Il me semble donc vain et surtout injuste de demander à l’ancien président de la République de cesser ses activités politiques pour «faire comme Senghor et Diouf». Son activisme post-pouvoir est en dernière instance et pour parler comme Schopenhauer, une lutte éperdue contre le sentiment du destin inexorable qui voue toutes choses à la finitude. Le Président Macky Sall lui même qui, malgré son adhésion aux conclusions des Assises nationales, tient à se maintenir à la tête de son parti (Apr), est habité, quoique de façon non encore «obsessionnelle» (compte tenu de son âge et de la récence de son magistère), par ce sentiment humain, trop humain !
Au demeurant, le Président Wade sera d’autant plus présent sur l’échiquier politique que sa famille, ses proches et lui-même se sentent actuellement très menacés par le nouveau pouvoir en place qui les charge sans discrétion et sans méthode, au point de les pousser à des attitudes suicidaires.
Je suis sincèrement convaincu que Wade et ses différentes équipes gouvernementales ont volé, menti et même tué. Si de tels crimes sont avérés, il faudra qu’ils paient pour tout cela. Mais la démarche de l’actuel pouvoir en ce sens me semble bien prématurée (on aurait pu attendre la fin des Législatives pour réactiver les audits et gérer la question des biens de l’Etat supposés volés). Elle me semble également désorganisée, car étant fondée, selon ma modeste lecture, sur une confusion inadmissible entre les audits de 2008 et la loi sur l’enrichissement illicite. En période de campagne électorale, les convocations intempestives et injustifiées de plusieurs anciens dignitaires du régime par la gendarmerie et la Dic, outre qu’elles contribuent à braquer Me Wade et son camp et à leur permet tre d’occuper la Une de l’actualité, amènent de plus en plus les observateurs à douter de l’impartialité du nouveau régime ainsi que de sa capacité à gérer objectivement la question du contrôle de la gestion précédente.
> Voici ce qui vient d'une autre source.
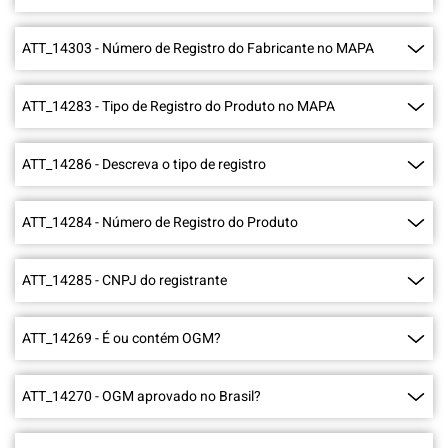
ATT_14303
-
Número de Registro do Fabricante no MAPA
ATT_14283
-
Tipo de Registro do Produto no MAPA
ATT_14286
-
Descreva o tipo de registro
ATT_14284
-
Número de Registro do Produto
ATT_14285
-
CNPJ do registrante
ATT_14269
-
É ou contém OGM?
ATT_14270
-
OGM aprovado no Brasil?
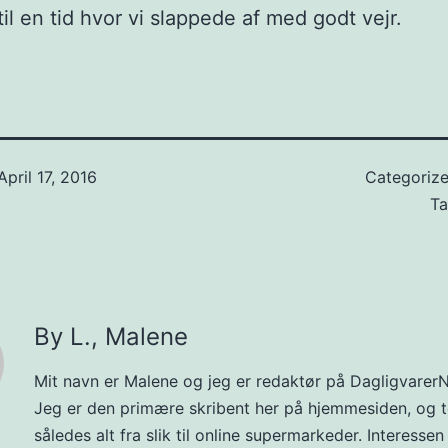
il en tid hvor vi slappede af med godt vejr.
April 17, 2016
Categoriz
T
By L., Malene
Mit navn er Malene og jeg er redaktør på DagligvarerN
Jeg er den primære skribent her på hjemmesiden, og t
således alt fra slik til online supermarkeder. Interessen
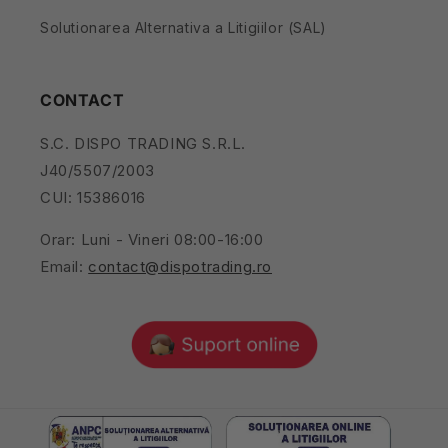
Solutionarea Alternativa a Litigiilor (SAL)
CONTACT
S.C. DISPO TRADING S.R.L.
J40/5507/2003
CUI: 15386016
Orar: Luni - Vineri 08:00-16:00
Email:
contact@dispotrading.ro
En un mot comme en mille, par sa trajectoire personnelle tout comme à cause des perches tendues par les errements de l’actuel régime, le Pré sident Wade demeurera encore longtemps sur la scène politique sans se faire enterrer de sitôt. A moins que le trépas, qui vient tout guérir, ne vienne en aide à son distingué successeur lui ouvrant ainsi, sans entrave, la voie vers le plein exercice de son magistère.